I m in a scenario where I can have a lot of inputs that may dagster #announcements

I'm in a scenario where I can have a lot of inputs...

alir

05/20/2020, 9:00 PM

I'm in a scenario where I can have a lot of inputs that may be processed in parallel and I've been going through some of the past discussions on this topic.

alir

05/20/2020, 9:00 PM

One way of doing this is to have a solid invoke a spark job with a list of inputs and leave it to spark to parallelize it. I'm not a fan of this approach because if I deploy dagster to a k8s cluster with celery workers, I already have the infrastructure to perform data parallel operations. Setting up Spark seems a little redundant. Besides, I won't be able to make use of dagit to visualize the overall pipeline progress.

alir

05/20/2020, 9:00 PM

Another approach is to have a fixed set of parallelism, like in the

sleepy.py

example. I can define a fixed number of aliased solids and partition my input to each of those solids. That will let me re-use my infrastructure and have dagit visualization but it does not necessarily scale with the number of inputs. For instance, if I have a large number of inputs and a small number of aliased solids, I won't be able to simply scale up the number of worker nodes in k8s because I will still be limited by the number of aliased solids.

alir

05/20/2020, 9:01 PM

Yet another approach, which I think max suggested in a discussion, is to have two pipelines. One pipeline will size the jobs that need to be done and dynamically create a second pipeline.

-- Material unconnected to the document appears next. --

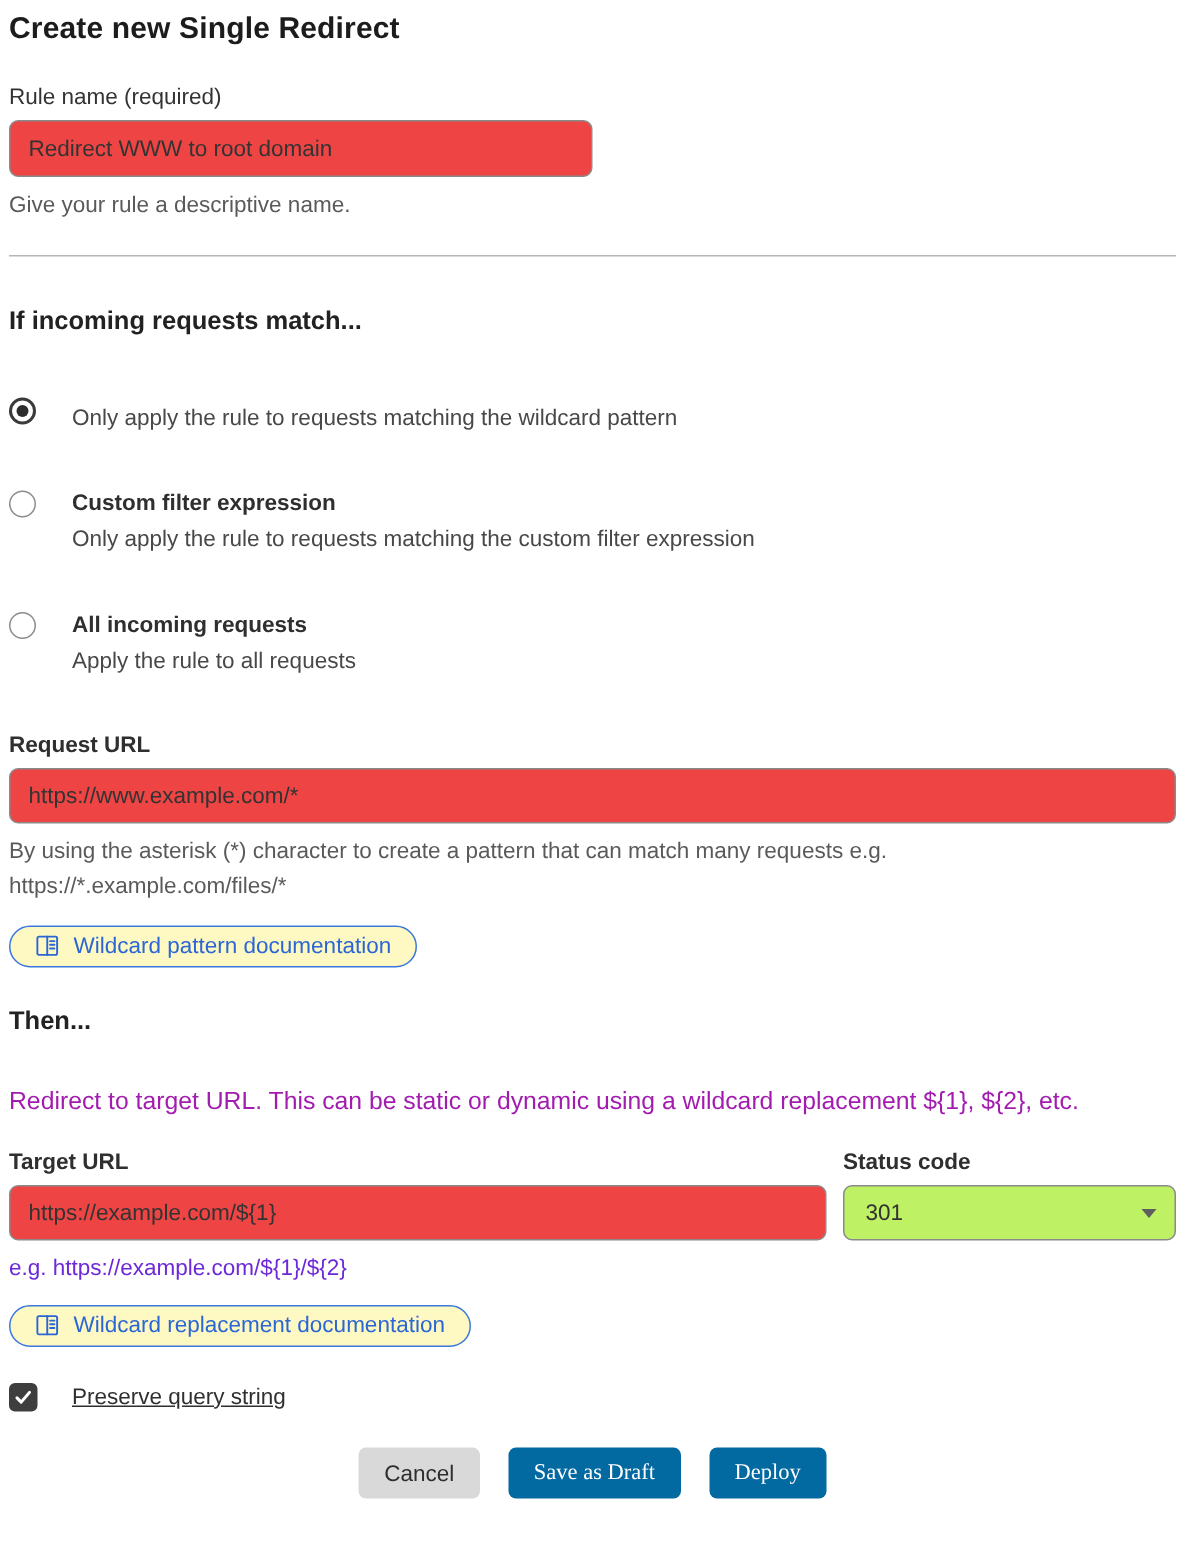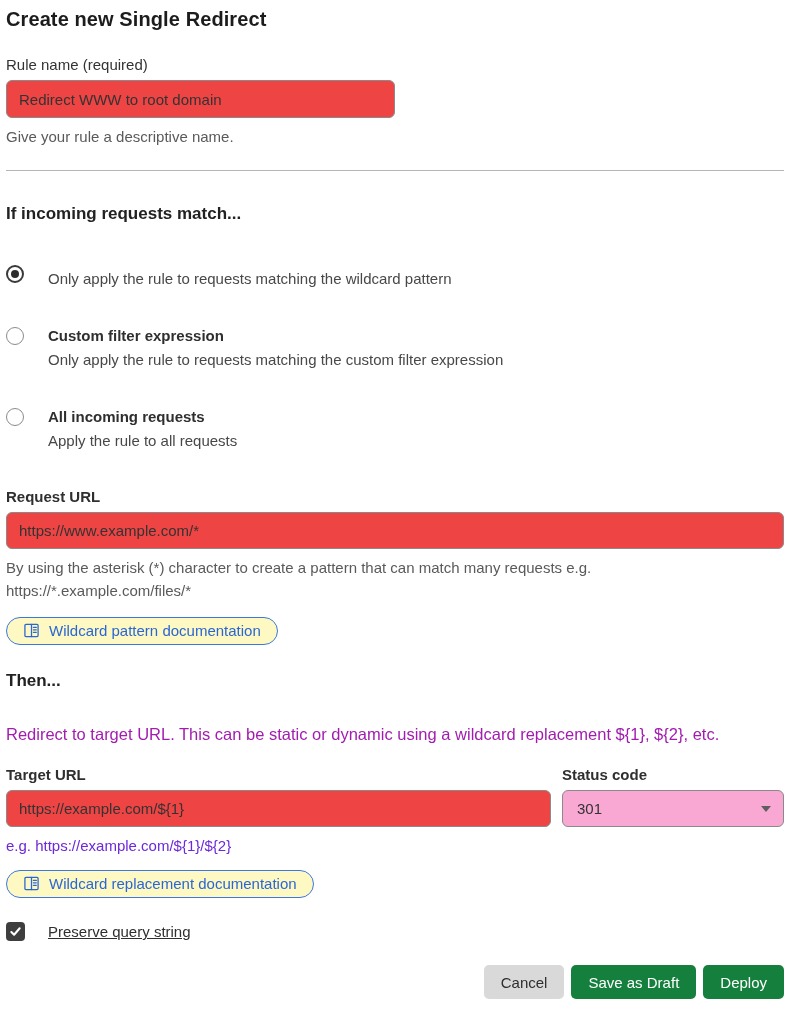"301" .select-box { background: #f9a8d4 -> #bef264 }
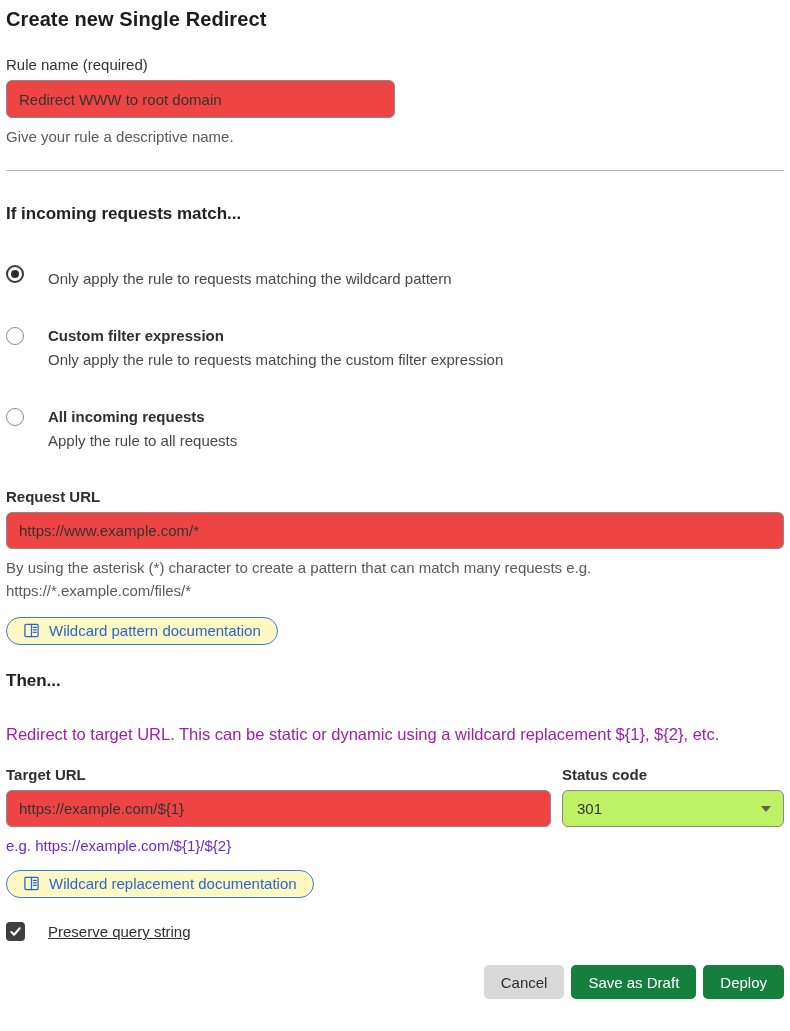"Cancel" .footer-actions { gap: 7px -> 19px; justify-content: flex-end -> center }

This second pipeline will have the same number of aliased solids as inputs, which is great. Question: how will I actually execute this second pipeline during runtime? I can't trigger the start of pipeline from another pipeline, can I?

max

05/20/2020, 9:31 PM

@alir yes, you can trigger one pipeline from another

max

05/20/2020, 9:32 PM

@sashank has been looking at some of this lately

alir

05/20/2020, 9:34 PM

oh? could you please send me some pointers to code or documentation that exhibits how one pipeline can trigger another one? that would be very useful!

sashank

05/20/2020, 9:37 PM

Here’s an example where we map over a list and execute a pipeline for each element of the list

sashank

05/20/2020, 9:37 PM

https://gist.github.com/helloworld/a5beae21bfa32050fbc2787e2833c65e

👍 1

alir

05/20/2020, 9:38 PM

this is great!! thanks! It simply didn't occur to me to call